That Luke Saxton’s debut album contains a song dedicated to Harry Nilsson should come as no little surprise. Sat as he is on the front cover of Sunny Sadness in some English country garden, the fresh-faced, sandy haired nineteen year old singer-songwriter and multi-instrumentalist from York could very easily be mistaken for that late, great nearly-man of pop from New York in his younger days. From a very early age both men were prodigious of talent and prolific in their output (whilst this is Luke Saxton’s first official album release, since he first started writing material some twelve years ago he is reputed to have recorded approximately four hundred songs and more than twenty albums in the confines of his bedroom). And Saxton and Nilsson also share an unerring ability to write quite the most sumptuous of pop tunes that are shot through with the hurt of desolation and sorrow.
As its title suggests, Sunny Sadness presents as an apparent dichotomy. Saxton uses the emotional fallout from a broken relationship as one of the principal sources of inspiration for this record. Yet in a bold step that takes him beyond the broad thrust of most confessional singer-songwriters, he then houses these lyrical themes in melodies and arrangements that speak of hope and optimism for the future.

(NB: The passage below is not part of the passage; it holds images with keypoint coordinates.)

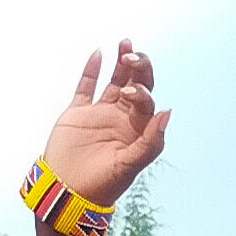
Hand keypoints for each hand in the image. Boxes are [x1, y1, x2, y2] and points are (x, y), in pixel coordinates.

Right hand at [42, 43, 169, 205]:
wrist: (67, 193)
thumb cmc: (103, 185)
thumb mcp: (130, 165)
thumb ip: (151, 141)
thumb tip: (167, 112)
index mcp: (137, 130)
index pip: (146, 101)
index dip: (141, 91)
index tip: (129, 92)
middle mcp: (121, 119)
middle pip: (135, 85)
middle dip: (138, 68)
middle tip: (132, 55)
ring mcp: (100, 114)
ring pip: (114, 81)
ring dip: (120, 62)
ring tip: (126, 42)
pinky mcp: (78, 113)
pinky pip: (86, 87)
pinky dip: (91, 70)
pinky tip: (99, 54)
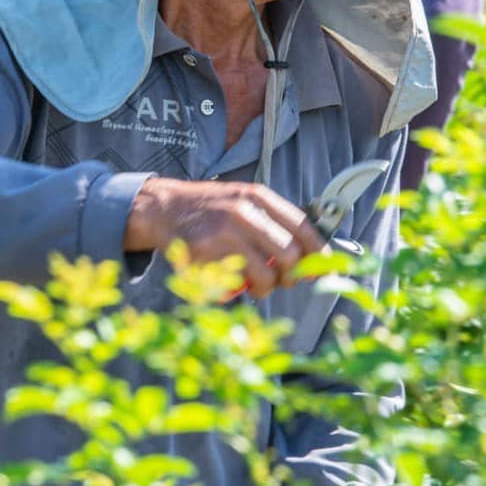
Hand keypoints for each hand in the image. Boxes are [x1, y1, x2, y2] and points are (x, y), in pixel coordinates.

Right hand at [124, 177, 323, 298]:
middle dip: (293, 275)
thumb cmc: (211, 209)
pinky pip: (237, 282)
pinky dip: (239, 288)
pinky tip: (232, 280)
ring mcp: (225, 232)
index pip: (303, 226)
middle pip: (290, 254)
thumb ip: (273, 221)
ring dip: (266, 289)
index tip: (321, 269)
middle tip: (285, 281)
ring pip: (266, 275)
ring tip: (257, 286)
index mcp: (259, 197)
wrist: (164, 207)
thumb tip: (309, 252)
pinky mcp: (207, 253)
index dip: (318, 252)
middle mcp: (245, 211)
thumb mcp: (244, 201)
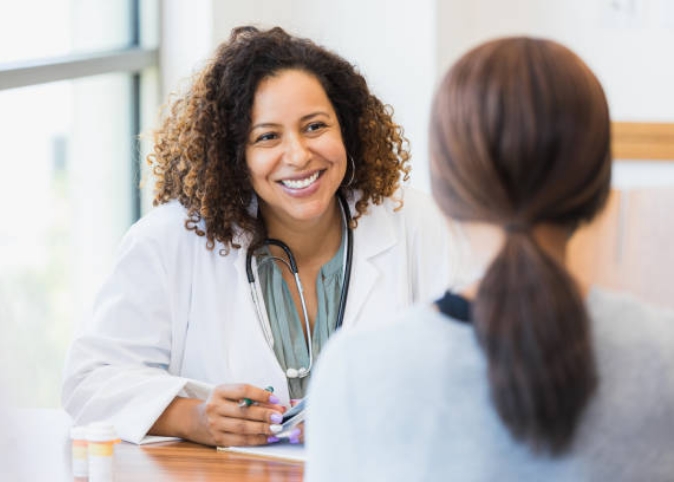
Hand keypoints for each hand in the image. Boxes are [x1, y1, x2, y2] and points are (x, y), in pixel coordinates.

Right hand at [150, 384, 284, 446]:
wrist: (195, 420)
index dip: (261, 394)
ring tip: (277, 428)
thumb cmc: (219, 404)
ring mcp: (215, 424)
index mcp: (220, 391)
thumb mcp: (229, 394)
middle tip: (280, 416)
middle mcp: (216, 407)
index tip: (275, 399)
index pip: (243, 390)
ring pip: (243, 427)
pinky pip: (240, 440)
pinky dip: (256, 439)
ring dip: (263, 428)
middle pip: (244, 411)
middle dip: (265, 414)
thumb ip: (249, 396)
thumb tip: (274, 404)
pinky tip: (267, 438)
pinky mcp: (218, 439)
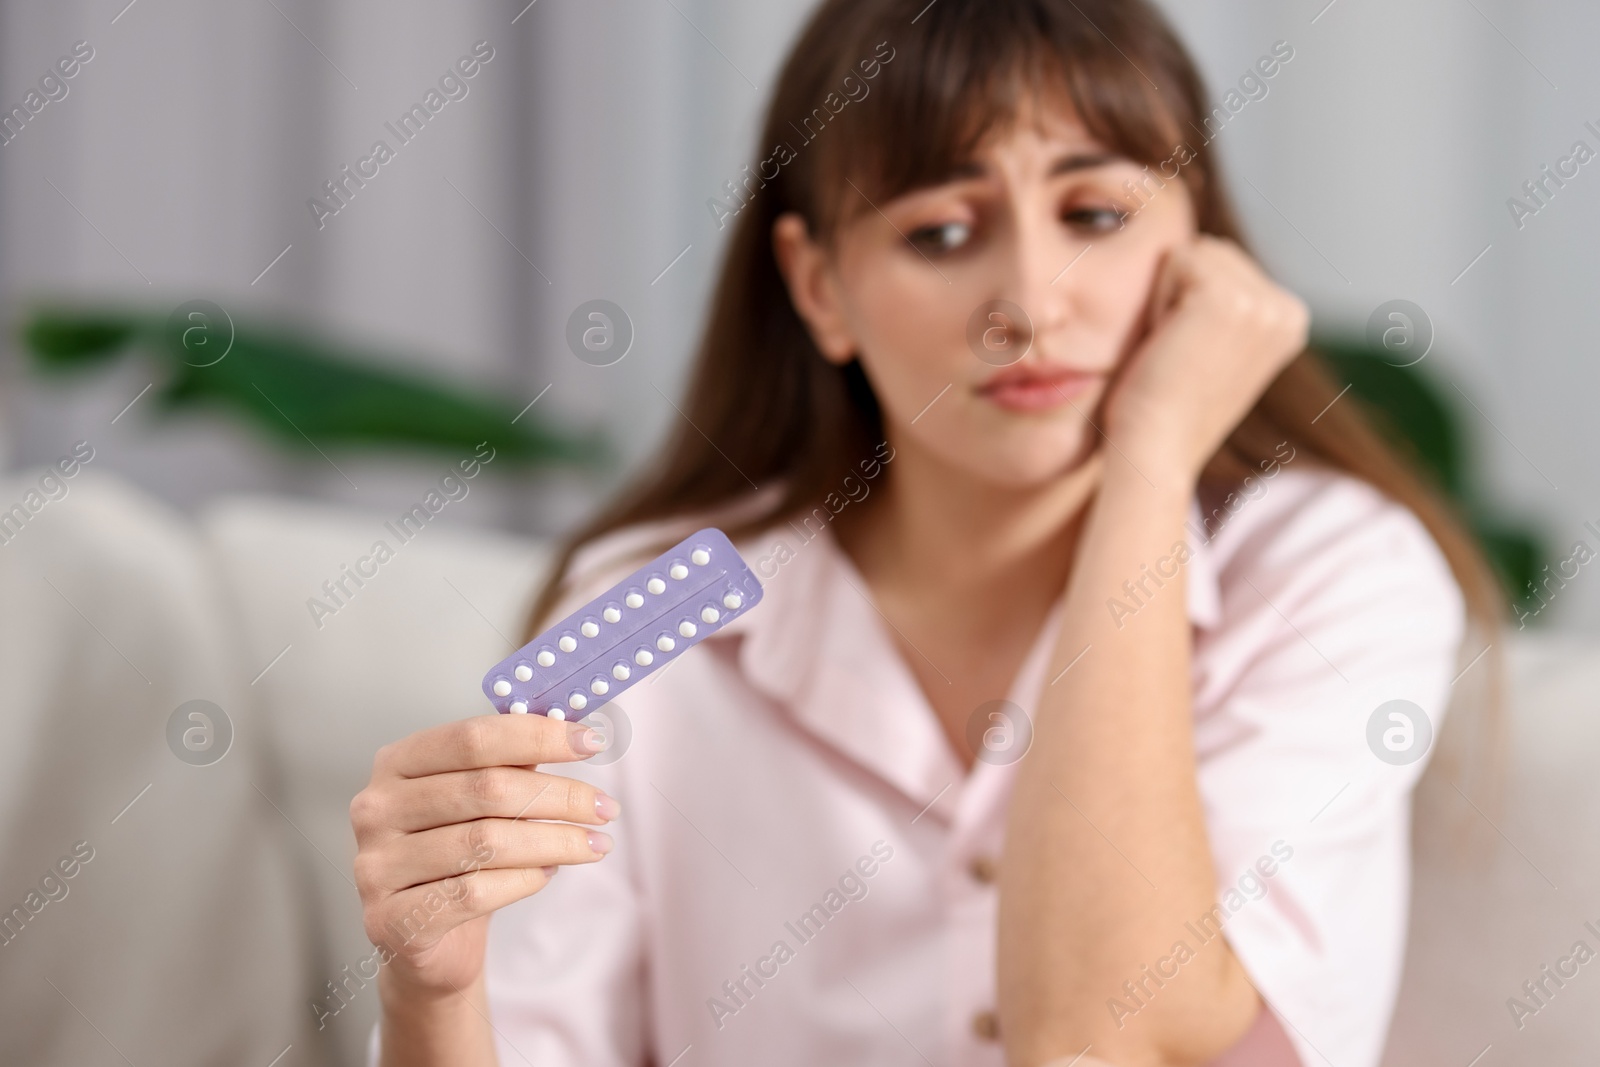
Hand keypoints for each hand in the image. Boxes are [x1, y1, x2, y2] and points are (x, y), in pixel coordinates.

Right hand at [350, 714, 616, 1000]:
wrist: (424, 940)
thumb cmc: (458, 857)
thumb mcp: (482, 801)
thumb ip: (514, 762)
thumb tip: (574, 728)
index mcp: (397, 763)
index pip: (473, 737)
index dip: (538, 735)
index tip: (592, 742)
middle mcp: (376, 809)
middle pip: (486, 788)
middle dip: (560, 796)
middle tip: (606, 808)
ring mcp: (376, 865)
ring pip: (486, 841)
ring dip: (555, 841)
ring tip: (594, 844)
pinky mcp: (391, 918)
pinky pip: (474, 892)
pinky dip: (523, 880)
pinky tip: (548, 874)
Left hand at [1101, 235, 1309, 485]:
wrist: (1153, 451)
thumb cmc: (1163, 409)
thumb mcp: (1212, 352)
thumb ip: (1225, 308)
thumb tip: (1206, 253)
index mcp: (1290, 321)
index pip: (1221, 264)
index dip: (1186, 305)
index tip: (1190, 358)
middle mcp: (1287, 310)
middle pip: (1209, 251)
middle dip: (1177, 296)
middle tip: (1177, 356)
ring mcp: (1263, 302)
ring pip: (1191, 252)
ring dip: (1165, 298)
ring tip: (1172, 351)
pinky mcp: (1228, 297)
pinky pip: (1174, 259)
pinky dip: (1155, 300)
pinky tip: (1165, 344)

Opening song ‘Anything I Can Do’ sets these contrasting wheels in motion. “The clouds are drifting by and so are we” Saxton emotes, his loneliness and anguish lurking just beneath the surface of the breezy sleight of hand effected by the song’s melody. ‘By The Bench’ reminisces about happier times though there is little joy in Saxton’s recollections as he tries to sidestep any emotional connection he may have to them.
‘Song For Harry Nilsson’ is a tune that the man in whose honour it is written would have been extremely proud of. It skips along without missing a beat, the spring in its melodic step deftly concealing the pain that Saxton still clearly feels. ‘My Dear’ – a shining feature of his recent solo live performances – may well mine a similar emotional seam but it is hoisted well above any real sense of sentimentality or self-pity by virtue of some gloriously uplifting electric guitar.
Not only did Luke Saxton write all of Sunny Sadness, he also plays every single instrument on it. His bright simple piano melody lights up ‘Spring Is Here’ and reflects the song’s inherent sense of desire, the impact of which he repeats to mesmerising effect on the album’s majestic title track. Rather than keep it hidden, as he had done earlier on the record, here Saxton allows his narrative voice to be fully integrated into the music. And with this Sunny Sadness is ultimately a triumph of hope over despair, something that even Harry Nilsson was not able to fully achieve in his lifetime.
Sunny Sadness will be released on 24th November 2014 through Bad Paintings and The Inkwell, the York vinyl record and book shop.